Abschiebung von Roma: Was sollen die im Kosovo?

Nach 17 Jahren in Deutschland soll ein Ehepaar in das Kosovo abgeschoben werden. Am Montag gab es eine Anhörung im Innenausschuss des Bundestags.

Für die Menschlichkeit: Protest gegen die Abschiebung von Roma in das Kosovo. Bild: dpa

BERLIN taz | 17 Jahre lang haben die Schallas in Deutschland gelebt, im vergangenen Jahr wurde das Roma-Ehepaar in das Kosovo abgeschoben. Die Frau, die in Deutschland von einem Auto überfahren und lebensgefährlich verletzt wurde, ist traumatisiert. Ein paar Monate lang wurden die Eheleute, beide Anfang 60, von dem Rückkehrprojekt URA 2 unterstützt, das vom Bund und vier Bundesländern finanziert wird. Der Mann fand einen Job im Nachbardorf, weil auch der von URA 2 gesponsert wurde.

Doch als die Förderung nach einem halben Jahr eingestellt wurde, war auch der Job weg. Seitdem lebt das Paar von 75 Euro Sozialhilfe. Vier ihrer Kinder sind in Deutschland verheiratet und haben hier selber Kinder. Auch die Eltern der Schallas leben in Deutschland - oder sind hier begraben. "Was macht dieses Ehepaar im Kosovo?", fragte Stephan Dünnwald von Pro Asyl am Montagnachmittag im Innenausschuss des Bundestags, nachdem er den Fall geschildert hatte.

Auf Antrag von Grünen und Linken hatte der Ausschuss zur Anhörung über die Abschiebung von Roma ins Kosovo geladen. Zahlreiche Experten forderten, die Abschiebungen sofort zu beenden. Derzeit leben in Deutschland etwa 13.000 Roma aus dem Kosovo, die ausreisepflichtig sind, davon 5.000 bis 6.000 Kinder. Die meisten von ihnen sind in Deutschland geboren.

Mitte des vergangenen Jahres hat sich das Innenministerium mit der kosovarischen Regierung darüber verständigt, dass auch Roma abgeschoben werden können.

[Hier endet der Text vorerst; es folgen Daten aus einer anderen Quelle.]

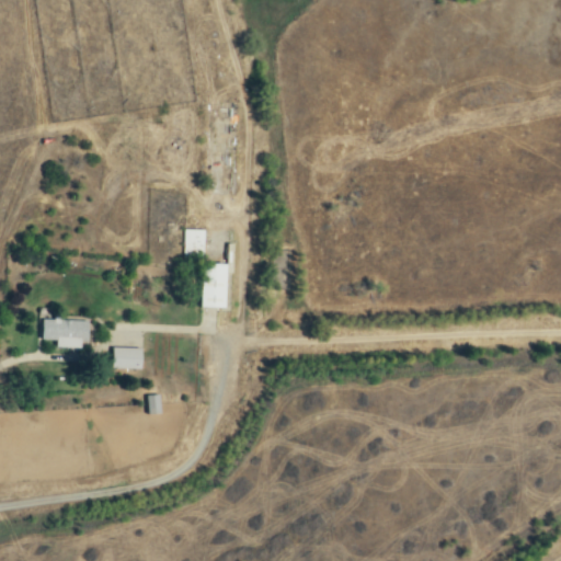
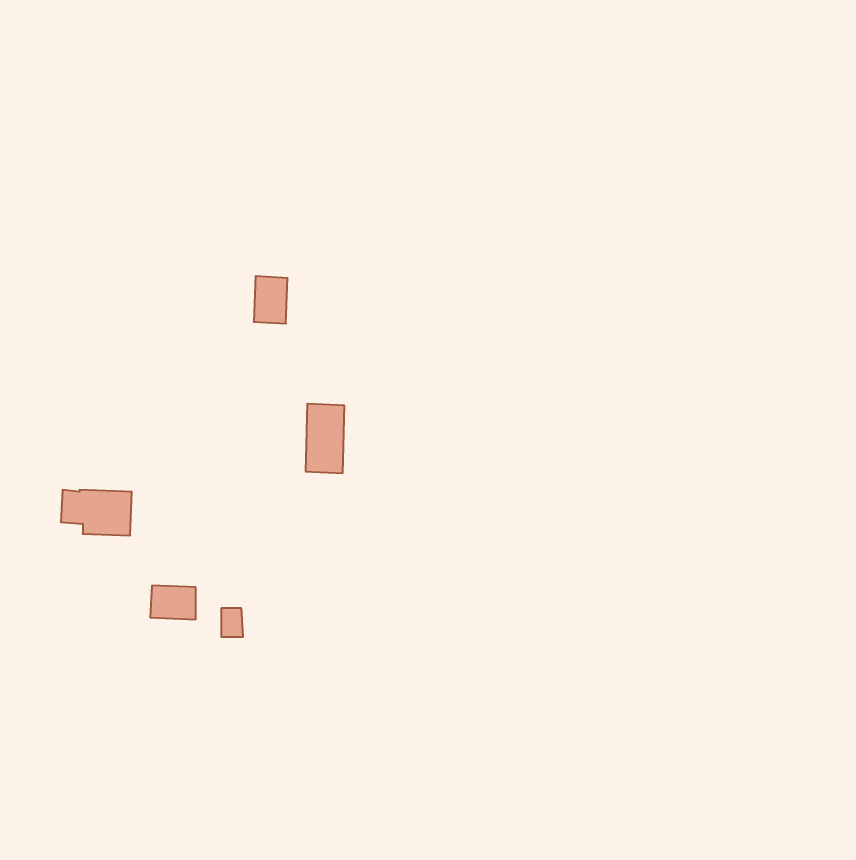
building: [185,228,207,259] -> [254,276,288,324]
building: [114,346,144,368] -> [150,586,196,619]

Im vergangenen Jahr gab es nach Angaben der Zentralen Ausländerbehörde Bielefeld insgesamt 541 Rückführungen in das Kosovo, betroffen waren 76 Roma. In den ersten fünf Monaten dieses Jahres wurden 263 Menschen abgeschoben, darunter 66 Roma. Künftig sollen es jährlich maximal 2.500 Abschiebungen insgesamt sein.

Sebastian Ludwig vom Diakonie-Bundesverband beschrieb, dass im Kosovo für Roma "Gefahr für Leib und Leben" bestehe. Die Existenzsicherung sei durch die hohe Arbeitslosigkeit nicht gegeben, die Gesundheitsversorgung mangelhaft, der Zugang zum Wohnungsmarkt und zu Bildung fehle. Auch würden Übergriffe nicht verfolgt. Ludwig: "Den Roma wird kein Schutz gewährt." Christian Schwarz-Schilling, ehemaliger Hoher Repräsentant der Internationalen Gemeinschaft in Bosnien-Herzegowina, appellierte an die historische Verantwortung der Deutschen. "Jede zweite oder dritte dieser Roma-Familien hat Verwandte im KZ verloren", so Schwarz-Schilling. Auch er plädierte für einen Abschiebestopp.

Die Vertreter des niedersächsischen Innenministeriums und des Bundesamtes für Migration und Flüchtlinge sehen das anders. Es gehe nicht, dass ausreisewillige Roma "auf die Dauer unser Sozialsystem belasten", beklagte Hans-Hermann Gutzmer aus Niedersachsen. Und da auch keine Gefahr für Leib und Leben vorliege, wischte er die Argumente seiner Vorredner weg, "sollten wir an den Rückführungen festhalten".